An exact reproduction of each record is required.

## Material to process
▼
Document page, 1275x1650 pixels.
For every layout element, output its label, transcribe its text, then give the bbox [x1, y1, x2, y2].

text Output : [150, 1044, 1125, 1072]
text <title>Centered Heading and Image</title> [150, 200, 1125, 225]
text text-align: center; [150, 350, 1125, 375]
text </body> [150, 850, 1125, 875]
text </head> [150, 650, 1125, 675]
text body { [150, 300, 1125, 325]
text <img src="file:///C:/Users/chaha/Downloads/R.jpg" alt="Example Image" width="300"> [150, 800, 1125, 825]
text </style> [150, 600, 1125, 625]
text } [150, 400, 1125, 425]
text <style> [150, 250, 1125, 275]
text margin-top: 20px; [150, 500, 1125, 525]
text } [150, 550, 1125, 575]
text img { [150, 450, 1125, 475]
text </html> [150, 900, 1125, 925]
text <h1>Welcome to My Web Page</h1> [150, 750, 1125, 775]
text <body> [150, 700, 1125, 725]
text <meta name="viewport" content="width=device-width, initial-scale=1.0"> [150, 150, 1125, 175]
▲
## Result
Document page, 1275x1650 pixels.
For every layout element, output its label, transcribe its text, then give the bbox [x1, y1, x2, y2].

text Output : [150, 1044, 1125, 1072]
text <title>Centered Heading and Image</title> [150, 200, 1125, 225]
text text-align: center; [150, 350, 1125, 375]
text </body> [150, 850, 1125, 875]
text </head> [150, 650, 1125, 675]
text body { [150, 300, 1125, 325]
text <img src="file:///C:/Users/chaha/Downloads/R.jpg" alt="Example Image" width="300"> [150, 800, 1125, 825]
text </style> [150, 600, 1125, 625]
text } [150, 400, 1125, 425]
text <style> [150, 250, 1125, 275]
text margin-top: 20px; [150, 500, 1125, 525]
text } [150, 550, 1125, 575]
text img { [150, 450, 1125, 475]
text </html> [150, 900, 1125, 925]
text <h1>Welcome to My Web Page</h1> [150, 750, 1125, 775]
text <body> [150, 700, 1125, 725]
text <meta name="viewport" content="width=device-width, initial-scale=1.0"> [150, 150, 1125, 175]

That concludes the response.